La spécification cachée, c’est
la bande passante L’article sur Raptor indique que son approche de blocage de flux associe les flux de cache KV à des canaux 3D-DRAM configurables, en maintenant jusqu’à 100 To/s par carte tout en préservant le parallélisme au niveau des banques. Igor'sLAB met aussi en avant le chiffre de 100 To/s dans sa couverture de Raptor. C’est le nombre à entourer en rouge, car il parle directement du service de jetons, des longs contextes et du comportement par lots, plutôt que du simple théâtre du calcul de pointe. Parlons de ce que la diapositive TOPS ne peut pas sauver. L’inférence est souvent un problème de logistique mémoire déguisé en problème de calcul, surtout pendant le décodage. Un système peut avoir une densité arithmétique impressionnante, mais s’il ne peut pas faire circuler efficacement les poids et le cache KV, les unités arithmétiques restent là comme des voitures de course attendant que quelqu’un ouvre le garage. Pour les constructeurs, cela signifie que les questions de benchmark devraient commencer par la bande passante mémoire, la capacité utilisable, le comportement de latence et la puissance du sous-système mémoire, pas seulement par le calcul affiché en gros titre.

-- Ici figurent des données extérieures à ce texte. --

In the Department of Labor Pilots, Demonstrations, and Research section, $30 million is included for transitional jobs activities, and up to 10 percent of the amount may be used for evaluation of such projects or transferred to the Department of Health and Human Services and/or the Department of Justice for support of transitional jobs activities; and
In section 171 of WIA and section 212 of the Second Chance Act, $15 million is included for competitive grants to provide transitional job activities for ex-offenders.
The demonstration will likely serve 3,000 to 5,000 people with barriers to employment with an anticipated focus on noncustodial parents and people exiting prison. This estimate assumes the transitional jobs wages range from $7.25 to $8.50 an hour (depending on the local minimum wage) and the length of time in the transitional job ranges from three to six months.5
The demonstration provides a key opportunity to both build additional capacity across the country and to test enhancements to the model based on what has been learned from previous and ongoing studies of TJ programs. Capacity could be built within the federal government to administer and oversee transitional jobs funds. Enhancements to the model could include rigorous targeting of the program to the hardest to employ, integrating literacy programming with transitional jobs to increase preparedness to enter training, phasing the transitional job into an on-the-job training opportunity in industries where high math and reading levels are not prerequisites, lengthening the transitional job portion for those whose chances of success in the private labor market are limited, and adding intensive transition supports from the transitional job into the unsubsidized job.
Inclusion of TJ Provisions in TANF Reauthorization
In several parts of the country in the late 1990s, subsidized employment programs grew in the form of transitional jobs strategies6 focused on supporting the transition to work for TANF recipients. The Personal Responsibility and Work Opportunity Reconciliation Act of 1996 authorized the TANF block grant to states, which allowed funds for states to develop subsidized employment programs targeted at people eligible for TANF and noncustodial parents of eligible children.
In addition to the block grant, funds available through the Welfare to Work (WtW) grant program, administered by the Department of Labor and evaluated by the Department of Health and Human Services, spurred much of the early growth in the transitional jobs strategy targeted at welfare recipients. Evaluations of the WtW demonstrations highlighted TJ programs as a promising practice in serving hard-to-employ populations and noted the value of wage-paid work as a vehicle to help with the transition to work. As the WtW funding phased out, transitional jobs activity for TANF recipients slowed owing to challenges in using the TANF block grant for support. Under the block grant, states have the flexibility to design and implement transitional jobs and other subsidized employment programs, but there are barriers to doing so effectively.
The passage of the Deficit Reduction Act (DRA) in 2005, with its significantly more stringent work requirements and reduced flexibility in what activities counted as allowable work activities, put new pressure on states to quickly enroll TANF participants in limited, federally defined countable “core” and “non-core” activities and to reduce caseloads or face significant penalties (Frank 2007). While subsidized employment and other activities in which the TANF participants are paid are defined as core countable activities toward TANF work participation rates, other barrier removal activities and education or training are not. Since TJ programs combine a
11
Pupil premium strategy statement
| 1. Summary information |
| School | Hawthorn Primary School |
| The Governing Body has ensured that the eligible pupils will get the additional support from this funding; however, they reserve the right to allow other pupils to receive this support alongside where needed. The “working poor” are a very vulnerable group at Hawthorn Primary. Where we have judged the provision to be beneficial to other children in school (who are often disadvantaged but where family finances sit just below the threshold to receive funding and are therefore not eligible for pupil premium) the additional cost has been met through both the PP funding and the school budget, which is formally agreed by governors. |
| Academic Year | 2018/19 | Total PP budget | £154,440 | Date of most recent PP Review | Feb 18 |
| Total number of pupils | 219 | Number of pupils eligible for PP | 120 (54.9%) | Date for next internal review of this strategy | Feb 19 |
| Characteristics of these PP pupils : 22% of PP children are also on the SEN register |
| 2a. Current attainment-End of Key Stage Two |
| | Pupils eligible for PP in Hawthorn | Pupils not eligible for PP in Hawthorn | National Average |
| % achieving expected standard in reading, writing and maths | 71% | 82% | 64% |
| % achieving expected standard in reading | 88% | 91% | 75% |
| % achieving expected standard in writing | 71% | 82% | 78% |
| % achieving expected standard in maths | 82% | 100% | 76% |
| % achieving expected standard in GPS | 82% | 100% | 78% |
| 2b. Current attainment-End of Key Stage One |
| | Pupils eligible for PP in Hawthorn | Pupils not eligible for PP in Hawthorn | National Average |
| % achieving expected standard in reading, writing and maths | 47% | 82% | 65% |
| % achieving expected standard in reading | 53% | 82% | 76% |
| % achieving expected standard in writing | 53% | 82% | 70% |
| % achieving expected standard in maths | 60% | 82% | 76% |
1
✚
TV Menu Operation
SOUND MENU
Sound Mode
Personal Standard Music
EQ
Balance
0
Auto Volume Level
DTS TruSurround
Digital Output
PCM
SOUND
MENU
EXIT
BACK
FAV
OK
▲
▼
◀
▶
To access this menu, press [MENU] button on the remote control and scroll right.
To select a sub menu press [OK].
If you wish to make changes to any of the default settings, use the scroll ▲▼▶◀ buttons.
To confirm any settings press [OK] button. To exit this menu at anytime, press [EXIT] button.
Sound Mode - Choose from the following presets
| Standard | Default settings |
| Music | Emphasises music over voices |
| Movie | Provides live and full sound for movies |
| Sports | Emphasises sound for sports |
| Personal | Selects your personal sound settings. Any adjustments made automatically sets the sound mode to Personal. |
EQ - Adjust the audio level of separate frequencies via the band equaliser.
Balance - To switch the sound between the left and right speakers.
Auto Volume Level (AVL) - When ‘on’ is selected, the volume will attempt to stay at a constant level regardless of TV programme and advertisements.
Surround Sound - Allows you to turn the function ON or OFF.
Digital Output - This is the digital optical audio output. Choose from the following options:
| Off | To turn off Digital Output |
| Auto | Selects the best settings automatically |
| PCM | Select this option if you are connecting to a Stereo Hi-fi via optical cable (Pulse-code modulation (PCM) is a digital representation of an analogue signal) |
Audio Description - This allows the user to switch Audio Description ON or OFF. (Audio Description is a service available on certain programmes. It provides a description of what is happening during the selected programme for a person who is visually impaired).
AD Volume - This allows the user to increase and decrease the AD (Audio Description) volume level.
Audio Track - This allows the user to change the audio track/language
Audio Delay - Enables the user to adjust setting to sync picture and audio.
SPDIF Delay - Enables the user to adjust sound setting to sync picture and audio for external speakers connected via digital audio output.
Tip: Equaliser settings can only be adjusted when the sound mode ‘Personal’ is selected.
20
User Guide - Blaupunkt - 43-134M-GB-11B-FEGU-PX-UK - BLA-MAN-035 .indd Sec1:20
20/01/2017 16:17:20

La partie difficile n’est pas magique, c’est de
la physique d’encapsulation L’article sur Raptor est utile parce qu’il ne fait pas semblant que la 3D-DRAM est une baguette magique. Il énumère quatre défis d’intégration : une cartographie adaptée à la charge de travail pour exploiter le parallélisme, l’optimisation de la puissance sans inversion de bus de données basée sur les rafales, la résilience avec un grand nombre de banques, et la fiabilité thermique à des températures de jonction élevées. La chaleur, c’est l’endroit où l’optimisme va remplir des rapports d’incident, et la fiabilité thermique dans les structures empilées mérite un examen sérieux, parce que la proximité est à la fois l’astuce et la taxe. Le même article affirme que Raptor introduit des fonctionnalités architecturales destinées à rendre praticable l’intégration de 3D-DRAM, notamment le DBI sans broches sur une interface µbump à cycle unique afin de réduire l’énergie du sous-système mémoire. C’est une phrase très matérielle, mais la version lecteur est simple : déplacer moins de données, c’est bien, et rendre chaque déplacement moins coûteux, c’est encore mieux. L’avenir du silicium d’inférence ne sera pas gagné uniquement par celui qui crie le plus grand nombre de calcul. Regardez qui peut alimenter le modèle sans transformer le système mémoire en radiateur électrique avec factures. Pour les lecteurs qui suivent l’infrastructure IA, Raptor est un panneau indicateur. Les prochaines comparaisons vraiment utiles devraient demander comment les accélérateurs gèrent la croissance du cache KV, si les conceptions à mémoire empilée restent thermiquement honnêtes sous de vraies charges de service, et quelle part de la bande passante annoncée est utilisable par de vraies charges d’inférence générative. Les puces qui comptent le plus pourraient être celles qui rendent les mouvements de données ennuyeux, parce que dans le matériel, l’ennui ressemble souvent au son de la victoire.